__WHAT TO WORK ON__: Return each record shown beneath, word for word.

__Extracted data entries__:
==*==

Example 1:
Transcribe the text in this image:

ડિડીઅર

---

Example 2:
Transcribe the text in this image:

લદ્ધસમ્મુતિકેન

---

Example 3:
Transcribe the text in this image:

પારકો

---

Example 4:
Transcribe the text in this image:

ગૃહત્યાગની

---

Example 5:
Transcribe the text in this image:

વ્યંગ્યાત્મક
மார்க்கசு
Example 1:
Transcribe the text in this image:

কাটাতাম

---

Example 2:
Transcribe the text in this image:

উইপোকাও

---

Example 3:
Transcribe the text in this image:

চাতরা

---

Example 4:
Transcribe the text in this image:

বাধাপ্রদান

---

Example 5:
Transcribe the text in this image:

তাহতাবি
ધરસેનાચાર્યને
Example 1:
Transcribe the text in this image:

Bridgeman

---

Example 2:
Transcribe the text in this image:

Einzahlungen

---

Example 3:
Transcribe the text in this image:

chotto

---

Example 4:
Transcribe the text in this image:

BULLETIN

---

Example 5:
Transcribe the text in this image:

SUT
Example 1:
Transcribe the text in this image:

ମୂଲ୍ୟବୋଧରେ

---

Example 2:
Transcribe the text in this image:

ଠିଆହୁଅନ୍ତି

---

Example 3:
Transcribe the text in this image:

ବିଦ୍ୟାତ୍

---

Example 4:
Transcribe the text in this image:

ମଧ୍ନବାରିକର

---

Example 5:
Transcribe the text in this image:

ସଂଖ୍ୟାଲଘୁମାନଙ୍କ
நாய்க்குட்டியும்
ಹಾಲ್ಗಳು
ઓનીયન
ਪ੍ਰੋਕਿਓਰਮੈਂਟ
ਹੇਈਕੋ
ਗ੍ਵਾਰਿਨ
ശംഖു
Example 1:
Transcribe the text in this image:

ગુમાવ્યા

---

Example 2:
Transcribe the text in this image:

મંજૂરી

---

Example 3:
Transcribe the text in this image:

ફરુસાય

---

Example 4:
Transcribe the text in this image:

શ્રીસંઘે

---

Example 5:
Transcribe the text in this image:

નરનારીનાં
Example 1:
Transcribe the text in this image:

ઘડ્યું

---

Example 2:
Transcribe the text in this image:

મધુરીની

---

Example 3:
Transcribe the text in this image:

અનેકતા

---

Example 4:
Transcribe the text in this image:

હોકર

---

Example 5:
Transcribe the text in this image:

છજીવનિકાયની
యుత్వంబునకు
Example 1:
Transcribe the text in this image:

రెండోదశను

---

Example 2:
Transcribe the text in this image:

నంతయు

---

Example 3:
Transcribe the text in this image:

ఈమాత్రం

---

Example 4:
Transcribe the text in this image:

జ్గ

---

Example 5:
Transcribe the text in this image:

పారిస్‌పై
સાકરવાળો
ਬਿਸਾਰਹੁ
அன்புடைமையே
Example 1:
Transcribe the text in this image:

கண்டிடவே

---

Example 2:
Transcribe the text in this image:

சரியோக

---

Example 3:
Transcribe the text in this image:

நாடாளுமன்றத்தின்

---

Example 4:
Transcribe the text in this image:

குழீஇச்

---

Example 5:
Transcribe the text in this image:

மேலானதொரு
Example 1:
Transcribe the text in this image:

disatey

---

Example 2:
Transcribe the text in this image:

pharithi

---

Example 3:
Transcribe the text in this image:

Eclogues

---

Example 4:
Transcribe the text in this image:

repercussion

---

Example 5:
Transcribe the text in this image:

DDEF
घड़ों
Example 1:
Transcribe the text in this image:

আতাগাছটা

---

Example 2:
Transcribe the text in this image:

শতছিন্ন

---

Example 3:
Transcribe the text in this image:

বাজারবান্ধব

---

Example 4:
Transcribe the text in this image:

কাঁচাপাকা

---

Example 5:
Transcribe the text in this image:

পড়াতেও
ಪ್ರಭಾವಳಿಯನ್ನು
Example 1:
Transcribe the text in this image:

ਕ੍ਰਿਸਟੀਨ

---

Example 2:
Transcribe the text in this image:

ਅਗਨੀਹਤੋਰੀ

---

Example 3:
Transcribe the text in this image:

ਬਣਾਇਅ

==*==

__ANSWER SPACE__:
Example 1:
Transcribe the text in this image:

ડિડીઅર

---

Example 2:
Transcribe the text in this image:

લદ્ધસમ્મુતિકેન

---

Example 3:
Transcribe the text in this image:

પારકો

---

Example 4:
Transcribe the text in this image:

ગૃહત્યાગની

---

Example 5:
Transcribe the text in this image:

વ્યંગ્યાત્મક
மார்க்கசு
Example 1:
Transcribe the text in this image:

কাটাতাম

---

Example 2:
Transcribe the text in this image:

উইপোকাও

---

Example 3:
Transcribe the text in this image:

চাতরা

---

Example 4:
Transcribe the text in this image:

বাধাপ্রদান

---

Example 5:
Transcribe the text in this image:

তাহতাবি
ધરસેનાચાર્યને
Example 1:
Transcribe the text in this image:

Bridgeman

---

Example 2:
Transcribe the text in this image:

Einzahlungen

---

Example 3:
Transcribe the text in this image:

chotto

---

Example 4:
Transcribe the text in this image:

BULLETIN

---

Example 5:
Transcribe the text in this image:

SUT
Example 1:
Transcribe the text in this image:

ମୂଲ୍ୟବୋଧରେ

---

Example 2:
Transcribe the text in this image:

ଠିଆହୁଅନ୍ତି

---

Example 3:
Transcribe the text in this image:

ବିଦ୍ୟାତ୍

---

Example 4:
Transcribe the text in this image:

ମଧ୍ନବାରିକର

---

Example 5:
Transcribe the text in this image:

ସଂଖ୍ୟାଲଘୁମାନଙ୍କ
நாய்க்குட்டியும்
ಹಾಲ್ಗಳು
ઓનીયન
ਪ੍ਰੋਕਿਓਰਮੈਂਟ
ਹੇਈਕੋ
ਗ੍ਵਾਰਿਨ
ശംഖു
Example 1:
Transcribe the text in this image:

ગુમાવ્યા

---

Example 2:
Transcribe the text in this image:

મંજૂરી

---

Example 3:
Transcribe the text in this image:

ફરુસાય

---

Example 4:
Transcribe the text in this image:

શ્રીસંઘે

---

Example 5:
Transcribe the text in this image:

નરનારીનાં
Example 1:
Transcribe the text in this image:

ઘડ્યું

---

Example 2:
Transcribe the text in this image:

મધુરીની

---

Example 3:
Transcribe the text in this image:

અનેકતા

---

Example 4:
Transcribe the text in this image:

હોકર

---

Example 5:
Transcribe the text in this image:

છજીવનિકાયની
యుత్వంబునకు
Example 1:
Transcribe the text in this image:

రెండోదశను

---

Example 2:
Transcribe the text in this image:

నంతయు

---

Example 3:
Transcribe the text in this image:

ఈమాత్రం

---

Example 4:
Transcribe the text in this image:

జ్గ

---

Example 5:
Transcribe the text in this image:

పారిస్‌పై
સાકરવાળો
ਬਿਸਾਰਹੁ
அன்புடைமையே
Example 1:
Transcribe the text in this image:

கண்டிடவே

---

Example 2:
Transcribe the text in this image:

சரியோக

---

Example 3:
Transcribe the text in this image:

நாடாளுமன்றத்தின்

---

Example 4:
Transcribe the text in this image:

குழீஇச்

---

Example 5:
Transcribe the text in this image:

மேலானதொரு
Example 1:
Transcribe the text in this image:

disatey

---

Example 2:
Transcribe the text in this image:

pharithi

---

Example 3:
Transcribe the text in this image:

Eclogues

---

Example 4:
Transcribe the text in this image:

repercussion

---

Example 5:
Transcribe the text in this image:

DDEF
घड़ों
Example 1:
Transcribe the text in this image:

আতাগাছটা

---

Example 2:
Transcribe the text in this image:

শতছিন্ন

---

Example 3:
Transcribe the text in this image:

বাজারবান্ধব

---

Example 4:
Transcribe the text in this image:

কাঁচাপাকা

---

Example 5:
Transcribe the text in this image:

পড়াতেও
ಪ್ರಭಾವಳಿಯನ್ನು
Example 1:
Transcribe the text in this image:

ਕ੍ਰਿਸਟੀਨ

---

Example 2:
Transcribe the text in this image:

ਅਗਨੀਹਤੋਰੀ

---

Example 3:
Transcribe the text in this image:

ਬਣਾਇਅ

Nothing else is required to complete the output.